• Task details:
An exact reproduction of all the data is needed, with no images in it.

Data shown below:

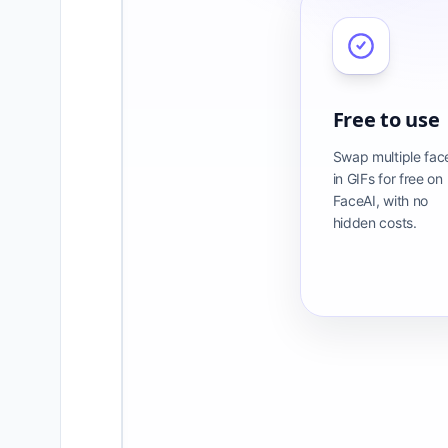
Free to use
Swap multiple fac
in GIFs for free on
FaceAI, with no
hidden costs.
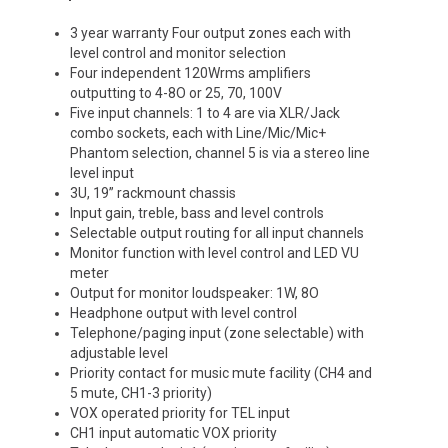
3 year warranty Four output zones each with
level control and monitor selection
Four independent 120Wrms amplifiers
outputting to 4-8O or 25, 70, 100V
Five input channels: 1 to 4 are via XLR/Jack
combo sockets, each with Line/Mic/Mic+
Phantom selection, channel 5 is via a stereo line
level input
3U, 19” rackmount chassis
Input gain, treble, bass and level controls
Selectable output routing for all input channels
Monitor function with level control and LED VU
meter
Output for monitor loudspeaker: 1W, 8O
Headphone output with level control
Telephone/paging input (zone selectable) with
adjustable level
Priority contact for music mute facility (CH4 and
5 mute, CH1-3 priority)
VOX operated priority for TEL input
CH1 input automatic VOX priority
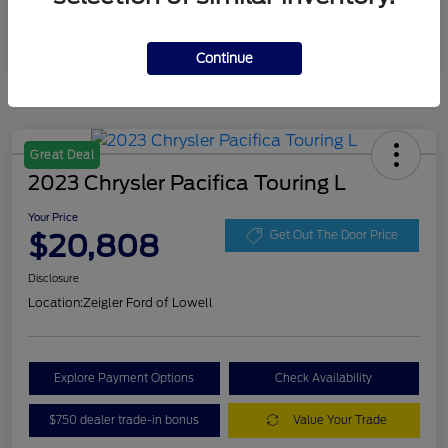
Continue
Great Deal
2023 Chrysler Pacifica Touring L
Your Price
$20,808
Get Out The Door Price
Disclosure
Location:
Zeigler Ford of Lowell
Explore Payment Options
Check Availability
$750 dealer trade-in bonus
Value Your Trade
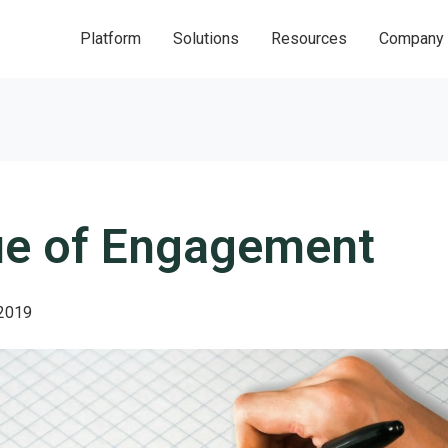
Platform
Solutions
Resources
Company
ue of Engagement
 2019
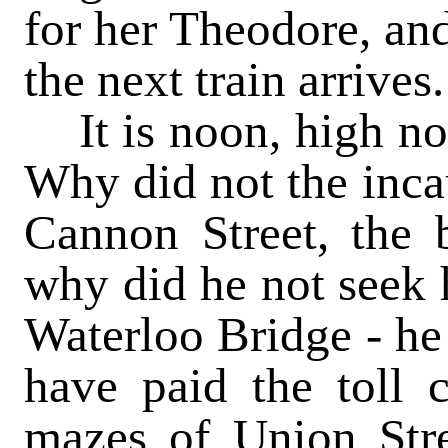
for her Theodore, and
the next train arrives.
It is noon, high noo
Why did not the inc
Cannon Street, the
why did he not seek h
Waterloo Bridge - he
have paid the toll c
mazes of Union Str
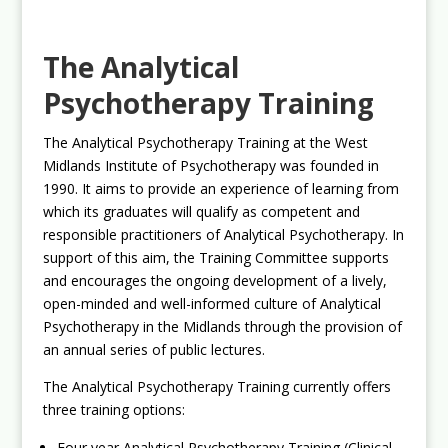
The Analytical
Psychotherapy Training
The Analytical Psychotherapy Training at the West
Midlands Institute of Psychotherapy was founded in
1990. It aims to provide an experience of learning from
which its graduates will qualify as competent and
responsible practitioners of Analytical Psychotherapy. In
support of this aim, the Training Committee supports
and encourages the ongoing development of a lively,
open-minded and well-informed culture of Analytical
Psychotherapy in the Midlands through the provision of
an annual series of public lectures.
The Analytical Psychotherapy Training currently offers
three training options:
Four year Analytical Psychotherapy Training (Clinical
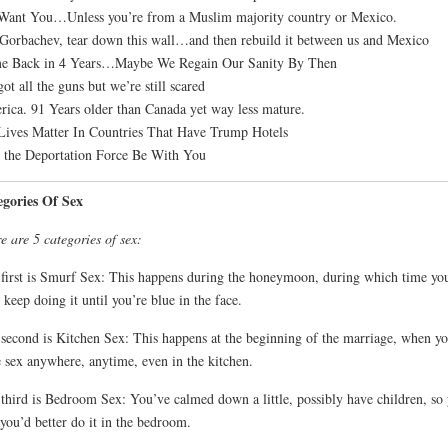
ant You…Unless you’re from a Muslim majority country or Mexico.
Gorbachev, tear down this wall…and then rebuild it between us and Mexico
e Back in 4 Years…Maybe We Regain Our Sanity By Then
ot all the guns but we’re still scared
ica. 91 Years older than Canada yet way less mature.
Lives Matter In Countries That Have Trump Hotels
the Deportation Force Be With You
egories Of Sex
e are 5 categories of sex:
first is Smurf Sex: This happens during the honeymoon, during which time yo
 keep doing it until you’re blue in the face.
second is Kitchen Sex: This happens at the beginning of the marriage, when yo
 sex anywhere, anytime, even in the kitchen.
third is Bedroom Sex: You’ve calmed down a little, possibly have children, so
 you’d better do it in the bedroom.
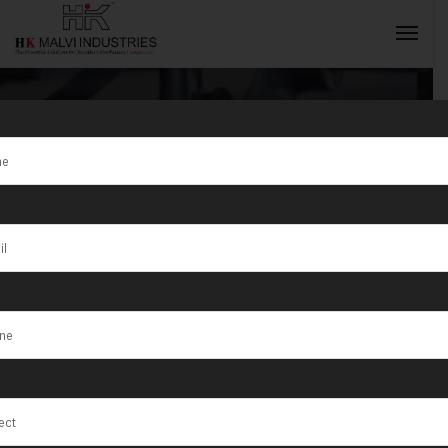
Tag:
Quebec
City
INQUIRY NOW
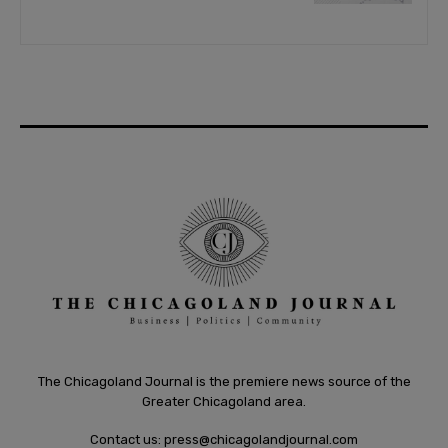
The Chicagoland Journal is the premiere news source of the
Greater Chicagoland area.
Contact us:
press@chicagolandjournal.com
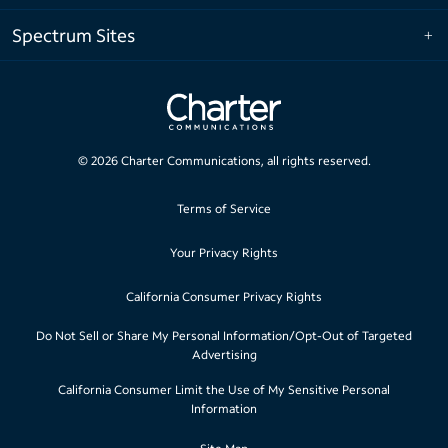
Spectrum Sites
©
2026
Charter Communications, all rights reserved.
Terms of Service
Your Privacy Rights
California Consumer Privacy Rights
Do Not Sell or Share My Personal Information/Opt-Out of Targeted
Advertising
California Consumer Limit the Use of My Sensitive Personal
Information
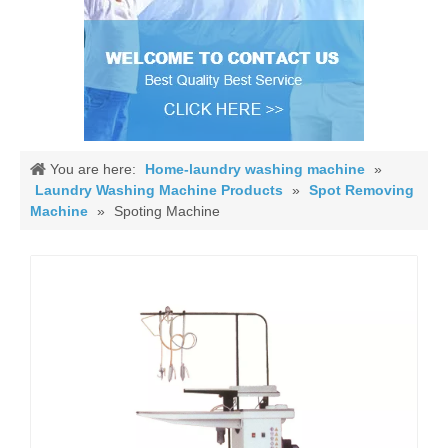
You are here:
Home-laundry washing machine
»
Laundry Washing Machine Products
»
Spot Removing
Machine
»
Spoting Machine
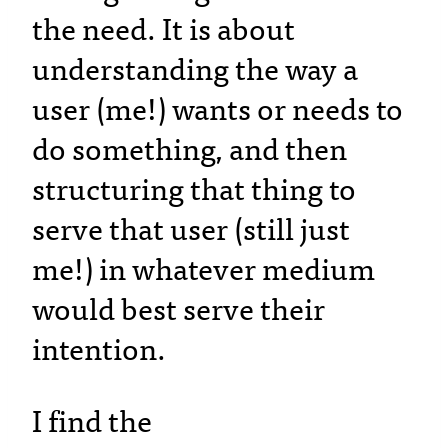
the need. It is about
understanding the way a
user (me!) wants or needs to
do something, and then
structuring that thing to
serve that user (still just
me!) in whatever medium
would best serve their
intention.
I find the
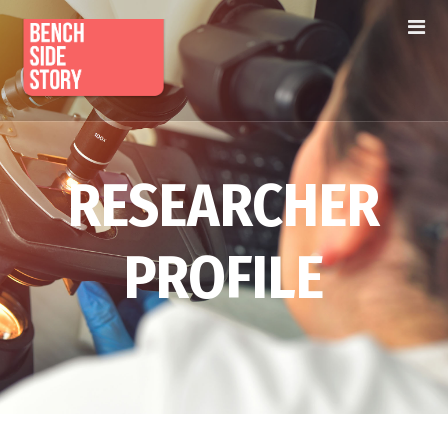
RESEARCHER
PROFILE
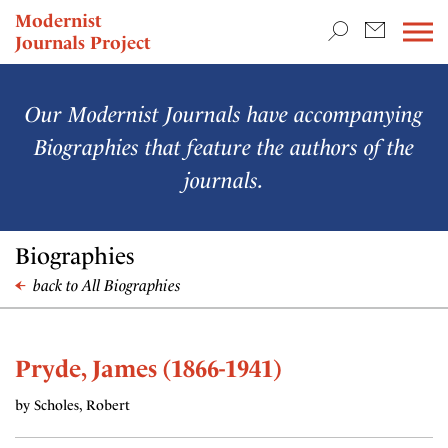
TEACHING & RESEARCH
Modernist
Journals Project
NEWS
Our Modernist Journals have accompanying
Biographies that feature the authors of the
journals.
Biographies
back to All Biographies
Pryde, James (1866-1941)
by Scholes, Robert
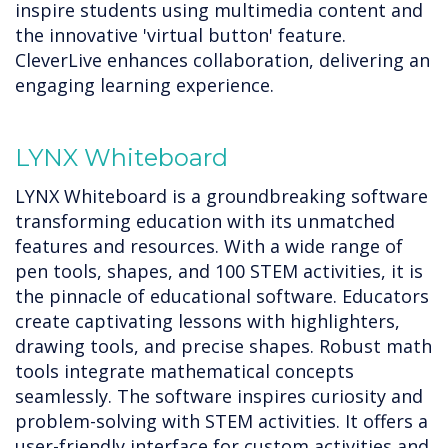
inspire students using multimedia content and
the innovative 'virtual button' feature.
CleverLive enhances collaboration, delivering an
engaging learning experience.
LYNX Whiteboard
LYNX Whiteboard is a groundbreaking software
transforming education with its unmatched
features and resources. With a wide range of
pen tools, shapes, and 100 STEM activities, it is
the pinnacle of educational software. Educators
create captivating lessons with highlighters,
drawing tools, and precise shapes. Robust math
tools integrate mathematical concepts
seamlessly. The software inspires curiosity and
problem-solving with STEM activities. It offers a
user-friendly interface for custom activities and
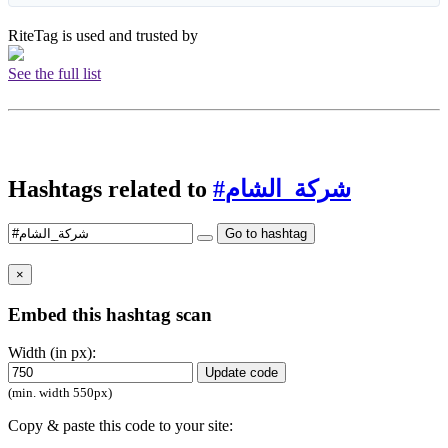
RiteTag is used and trusted by
See the full list
Hashtags related to
#شركة_الشام
Go to hashtag
×
Embed this hashtag scan
Width (in px):
Update code
(min. width 550px)
Copy & paste this code to your site:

End of Data shown.

• The completed task:
Free to use
Swap multiple fac
in GIFs for free on
FaceAI, with no
hidden costs.
3 year warranty Four output zones each with
level control and monitor selection
Four independent 120Wrms amplifiers
outputting to 4-8O or 25, 70, 100V
Five input channels: 1 to 4 are via XLR/Jack
combo sockets, each with Line/Mic/Mic+
Phantom selection, channel 5 is via a stereo line
level input
3U, 19” rackmount chassis
Input gain, treble, bass and level controls
Selectable output routing for all input channels
Monitor function with level control and LED VU
meter
Output for monitor loudspeaker: 1W, 8O
Headphone output with level control
Telephone/paging input (zone selectable) with
adjustable level
Priority contact for music mute facility (CH4 and
5 mute, CH1-3 priority)
VOX operated priority for TEL input
CH1 input automatic VOX priority
Continue
Great Deal
2023 Chrysler Pacifica Touring L
Your Price
$20,808
Get Out The Door Price
Disclosure
Location:
Zeigler Ford of Lowell
Explore Payment Options
Check Availability
$750 dealer trade-in bonus
Value Your Trade
Platform
Solutions
Resources
Company
ue of Engagement
 2019
for her Theodore, and
the next train arrives.
It is noon, high noo
Why did not the inc
Cannon Street, the
why did he not seek h
Waterloo Bridge - he
have paid the toll c
mazes of Union Str
The Analytical
Psychotherapy Training
The Analytical Psychotherapy Training at the West
Midlands Institute of Psychotherapy was founded in
1990. It aims to provide an experience of learning from
which its graduates will qualify as competent and
responsible practitioners of Analytical Psychotherapy. In
support of this aim, the Training Committee supports
and encourages the ongoing development of a lively,
open-minded and well-informed culture of Analytical
Psychotherapy in the Midlands through the provision of
an annual series of public lectures.
The Analytical Psychotherapy Training currently offers
three training options:
Four year Analytical Psychotherapy Training (Clinical
ant You…Unless you’re from a Muslim majority country or Mexico.
Gorbachev, tear down this wall…and then rebuild it between us and Mexico
e Back in 4 Years…Maybe We Regain Our Sanity By Then
ot all the guns but we’re still scared
ica. 91 Years older than Canada yet way less mature.
Lives Matter In Countries That Have Trump Hotels
the Deportation Force Be With You
egories Of Sex
e are 5 categories of sex:
first is Smurf Sex: This happens during the honeymoon, during which time yo
 keep doing it until you’re blue in the face.
second is Kitchen Sex: This happens at the beginning of the marriage, when yo
 sex anywhere, anytime, even in the kitchen.
third is Bedroom Sex: You’ve calmed down a little, possibly have children, so
 you’d better do it in the bedroom.
Tag:
Quebec
City
INQUIRY NOW
The Chicagoland Journal is the premiere news source of the
Greater Chicagoland area.
Contact us:
press@chicagolandjournal.com
Spectrum Sites
©
2026
Charter Communications, all rights reserved.
Terms of Service
Your Privacy Rights
California Consumer Privacy Rights
Do Not Sell or Share My Personal Information/Opt-Out of Targeted
Advertising
California Consumer Limit the Use of My Sensitive Personal
Information
You are here:
Home-laundry washing machine
»
Laundry Washing Machine Products
»
Spot Removing
Machine
»
Spoting Machine
the need. It is about
understanding the way a
user (me!) wants or needs to
do something, and then
structuring that thing to
serve that user (still just
me!) in whatever medium
would best serve their
intention.
I find the
RESEARCHER
PROFILE
TEACHING & RESEARCH
Modernist
Journals Project
NEWS
Our Modernist Journals have accompanying
Biographies that feature the authors of the
journals.
Biographies
back to All Biographies
Pryde, James (1866-1941)
by Scholes, Robert
inspire students using multimedia content and
the innovative 'virtual button' feature.
CleverLive enhances collaboration, delivering an
engaging learning experience.
LYNX Whiteboard
LYNX Whiteboard is a groundbreaking software
transforming education with its unmatched
features and resources. With a wide range of
pen tools, shapes, and 100 STEM activities, it is
the pinnacle of educational software. Educators
create captivating lessons with highlighters,
drawing tools, and precise shapes. Robust math
tools integrate mathematical concepts
seamlessly. The software inspires curiosity and
problem-solving with STEM activities. It offers a
user-friendly interface for custom activities and
RiteTag is used and trusted by
See the full list
Hashtags related to
#شركة_الشام
Go to hashtag
×
Embed this hashtag scan
Width (in px):
Update code
(min. width 550px)
Copy & paste this code to your site:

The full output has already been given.